Per-instance keypoint data

-------------------------

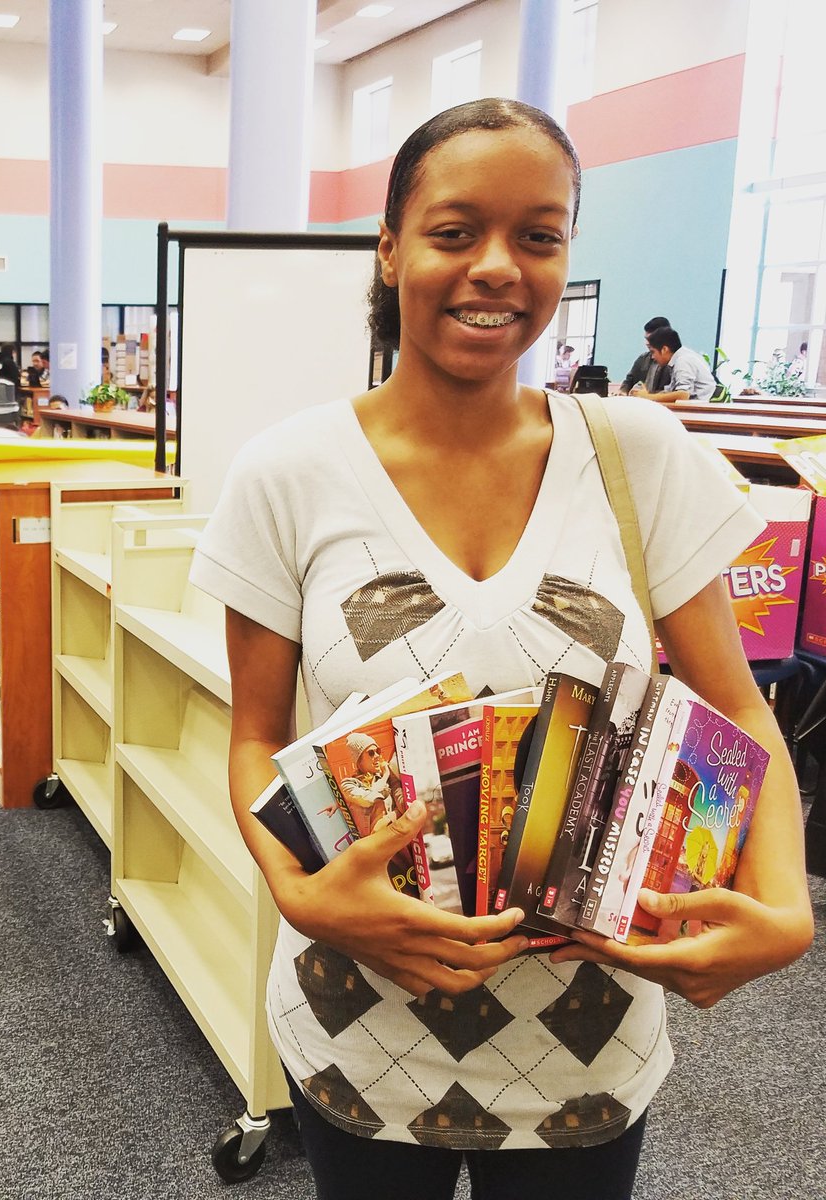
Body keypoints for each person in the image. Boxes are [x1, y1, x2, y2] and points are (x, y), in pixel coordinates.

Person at [188, 98, 812, 1200]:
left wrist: (785, 909)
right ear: (389, 248)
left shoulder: (638, 452)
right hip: (360, 1027)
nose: (496, 268)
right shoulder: (287, 474)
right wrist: (299, 896)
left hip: (587, 1034)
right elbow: (255, 740)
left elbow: (741, 712)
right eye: (453, 231)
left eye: (539, 235)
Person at [630, 326, 716, 402]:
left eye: (653, 352)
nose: (652, 357)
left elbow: (683, 395)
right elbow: (673, 391)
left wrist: (648, 397)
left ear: (664, 349)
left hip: (698, 412)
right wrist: (645, 394)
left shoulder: (683, 361)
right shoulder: (680, 358)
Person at [620, 317, 673, 394]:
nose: (647, 343)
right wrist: (622, 391)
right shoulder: (643, 358)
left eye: (651, 339)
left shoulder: (675, 362)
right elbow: (629, 381)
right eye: (646, 339)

-------------------------

Once the pictures are set aside, repeat the remaining data word for word.

Body keypoints for each person in the image. Boxes are [x1, y1, x2, y2] and points are (x, y), in pixel coordinates.

Person at [188, 98, 812, 1200]:
left wrist: (785, 909)
right ear: (389, 248)
left shoulder: (638, 452)
right hip: (360, 1027)
nose: (496, 268)
right shoulder: (287, 474)
right wrist: (299, 896)
left hip: (587, 1034)
right elbow: (255, 740)
left elbow: (741, 712)
right eye: (453, 231)
left eye: (539, 235)
Person at [630, 326, 716, 402]:
left eye: (653, 352)
nose: (652, 357)
left elbow: (683, 395)
right elbow: (673, 391)
left wrist: (648, 397)
left ear: (664, 349)
left hip: (698, 412)
right wrist: (645, 394)
left shoulder: (683, 361)
right shoulder: (680, 358)
Person at [620, 317, 673, 394]:
nose: (647, 343)
right wrist: (622, 391)
right shoulder: (643, 358)
left eye: (651, 339)
left shoulder: (675, 362)
right elbow: (629, 381)
right eye: (646, 339)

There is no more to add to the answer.